Is there a connection between topological mixing and squashing functions used in neural networks?

Sigmoid, ReLU, tanh, logistic -type "squashing" functions are popular in neural networks to introduce nonlinearity into the transformations of the input vector, allowing the network to fit complex input-output surfaces.

Deeper layers (stacking multiple compositions of these nonlinear activation functions) are known to produce "more nonlinear" approximations to the target output.

If viewed as iterated maps, these nonlinear activation functions ($\mathbb{R} \rightarrow \mathbb{R}$) perform a "squashing/folding" operation.

The forward-propagation of weights from layer to layer is like a "stretching operation", where layer activations are summed together to produce larger values. Then they are clamped / folded again, and so on across layers. This reminds me of iterated maps in chaotic systems, which also exhibit mixing behavior.

Granted, the mappings from layer to layer are not exactly an iterated map because layers can have different sizes, but suppose that each layer is associated with a bijective function that projects the representation at that layer to a common basis $\mathbb{R}^a$ - then forward propagation is an iterated map.

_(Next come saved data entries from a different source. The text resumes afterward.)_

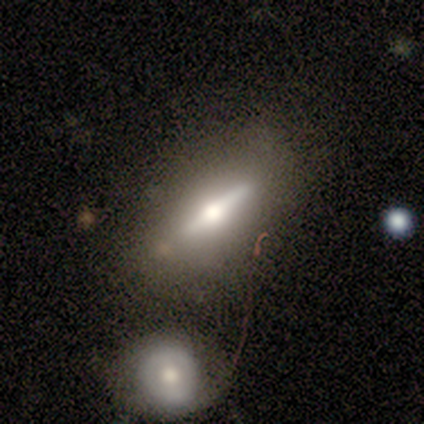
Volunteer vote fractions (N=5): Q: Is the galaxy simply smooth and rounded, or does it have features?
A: featured or disk — 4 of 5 (80%).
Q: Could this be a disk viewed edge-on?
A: yes — 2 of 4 (50%, tied with no).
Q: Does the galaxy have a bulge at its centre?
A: rounded — 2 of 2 (100%).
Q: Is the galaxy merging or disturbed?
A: none — 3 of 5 (60%).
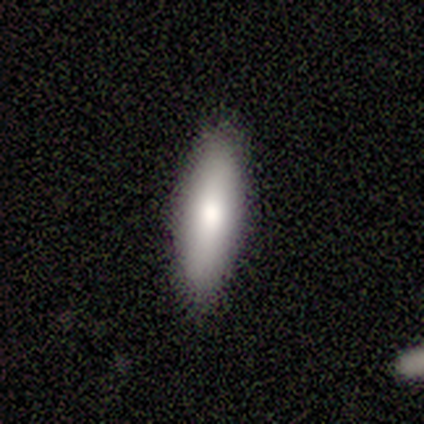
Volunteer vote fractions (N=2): This is clearly a smooth galaxy (100%). How rounded: clearly in between (100%). Merging: clearly none (100%).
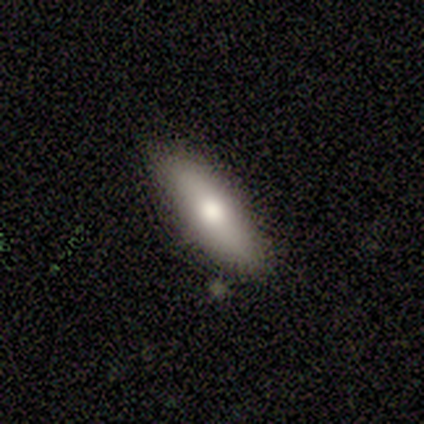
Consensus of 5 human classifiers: This is clearly a smooth galaxy (80%). How rounded: possibly in between (50%, tied with cigar-shaped). Merging: clearly none (80%).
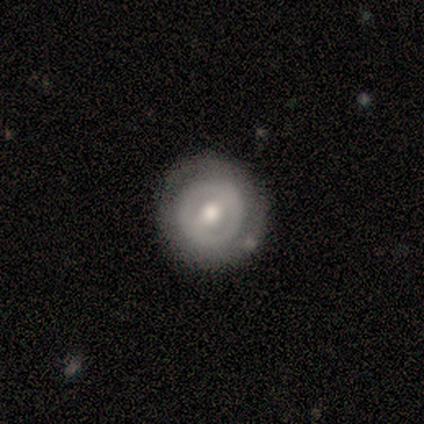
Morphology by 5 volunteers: A featured or disk galaxy (100%) with a weak bar (60%), 2 (67%) tight (67%) spiral arms (60%) and a large central bulge (40%, tied with moderate).

Vote fractions:
- Smooth or featured? featured or disk: 100% / smooth: 0% / star or artifact: 0%
- Edge-on disk? no: 100% / yes: 0%
- Bar? weak: 60% / strong: 20% / no: 20%
- Spiral arms? yes: 60% / no: 40%
- Spiral winding? tight: 67% / loose: 33% / medium: 0%
- Spiral arm count? 2: 67% / can't tell: 33% / 1: 0% / 3: 0% / 4: 0% / more than 4: 0%
- Bulge size? large: 40% (tied) / moderate: 40% (tied) / small: 20% / dominant: 0% / none: 0%
- Merging? none: 80% / minor disturbance: 20% / major disturbance: 0% / merger: 0%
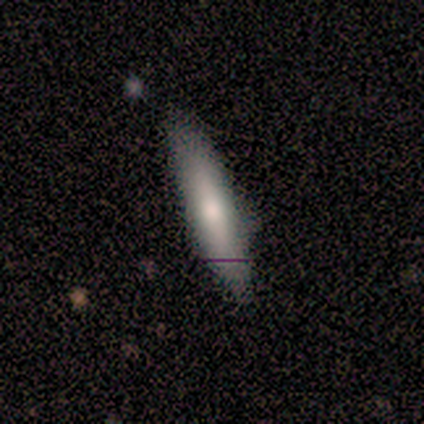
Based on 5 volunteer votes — A smooth galaxy with no disk features (100%) that is cigar-shaped (80%).

Vote fractions:
- Smooth or featured? smooth: 100% / featured or disk: 0% / star or artifact: 0%
- How rounded? cigar-shaped: 80% / in between: 20% / round: 0%
- Merging? none: 80% / minor disturbance: 20% / major disturbance: 0% / merger: 0%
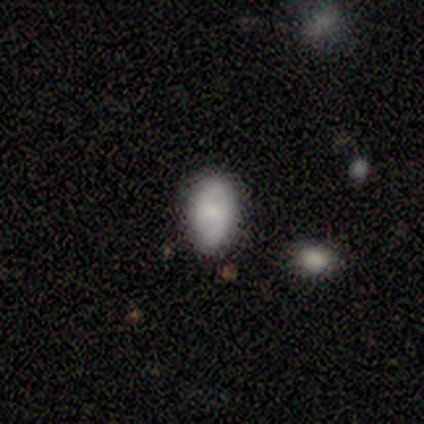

I noticed that each nonlinear activation function is quite unique with respect to how it squashes its input space: tanh "pinches" $\mathbb{R}$ from both positive and negative directions while ReLU holds the right one fixed and pushes everything in from the left.

Is there any literature that discusses these nonlinear activation functions or artificial neural networks, in context to how they pull apart and push together their input space?


I'm afraid this probably won't answer your question exactly, but the closest thing that came to mind is this blog post. The idea is that nonlinear units in a neural network deforms the input space in such a way that the inputs become linearly separable.